Add the following to ~/.ssh/config so SSH picks up the certificate automatically:

~/.ssh/config
Host *
  IdentityFile ~/.config/dirless-connect/ssh/id_ed25519
  CertificateFile ~/.config/dirless-connect/ssh/id_ed25519-cert.pub

Then SSH into any enrolled host as usual:

Shell
ssh alice@your-server.example.com
Certificate TTL is configurable per account in the portal. The default is 8 hours. Shorter TTLs increase security but require users to run dirless-connect ssh login more frequently.

Feature

Host-Based Access Control

By default, every user in your directory can resolve on every enrolled host. Host-based access control lets you restrict which groups are allowed on which hosts - so your database administrators don't appear as valid Linux users on your web servers, and vice versa.
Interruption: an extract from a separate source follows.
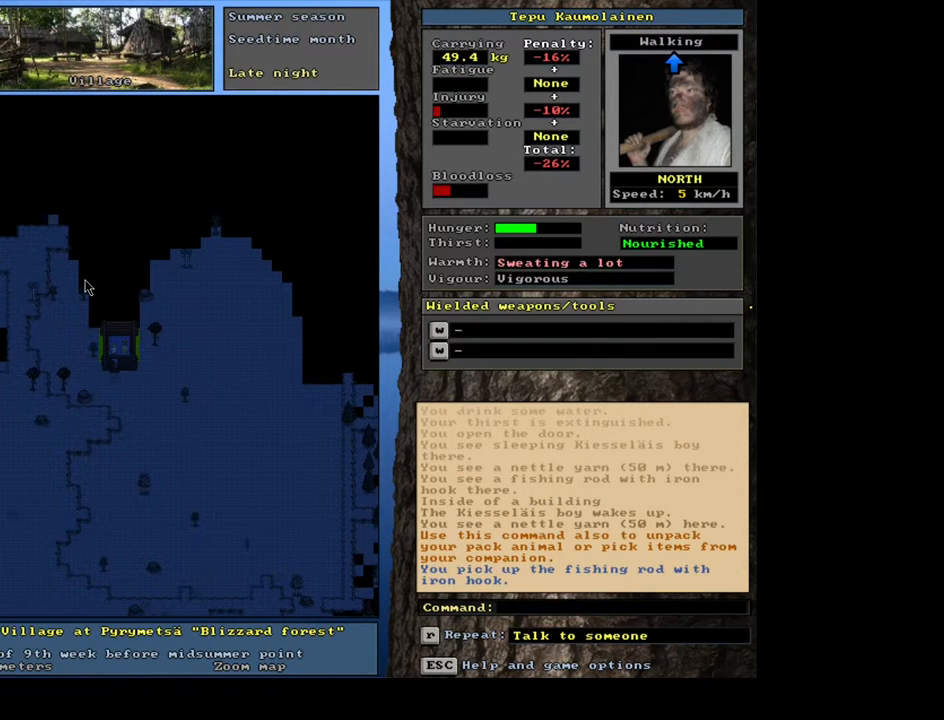
{"keys": [], "mouse": [], "events": [[283, "num3", "down"], [417, "num3", "up"]]}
Enforcement happens locally on each host at sync time. A user not authorized for a given host is simply absent from the local identity snapshot - they cannot log in even if the control plane is unreachable.

You configure two things in the portal:

Setting What it does
Enable host enforcement Turns on group-based filtering. Without this flag, all host-group rules are ignored.
Host-group rules A list of group → hostname pairs. A user must be a member of at least one authorized group to be present on that host.

The agent receives these rules as part of its authorization config from the backend. On each sync, it filters the identity snapshot using the host's own hostname (hostname command output). Users not authorized for this host are excluded from the local database - NSS lookups, getent, and SSH authentication all see only the users that belong here.

Example

Suppose you have two groups - backend-team and ops-team - and three hosts:

Group Allowed on host
backend-team backend-prod
backend-team backend-staging
ops-team bastion

With these rules active, a member of backend-team can log into backend-prod and backend-staging, but does not exist as a Linux user on bastion at all. A member of ops-team can only log into bastion.

Hostname matching is exact. The host's hostname must match the rule string exactly - there is no wildcard or prefix matching. Set hostnames intentionally when enrolling hosts if you plan to use this feature.
Users not covered by any rule are excluded from all hosts when enforcement is enabled. Make sure every active user belongs to at least one group that has a rule, or they will be invisible system-wide.

Enabling host enforcement

Log into the Dirless portal, go to Directory → Access Control, enable host enforcement, and add your host-group rules. Changes propagate to all enrolled hosts within one sync cycle (60 seconds by default).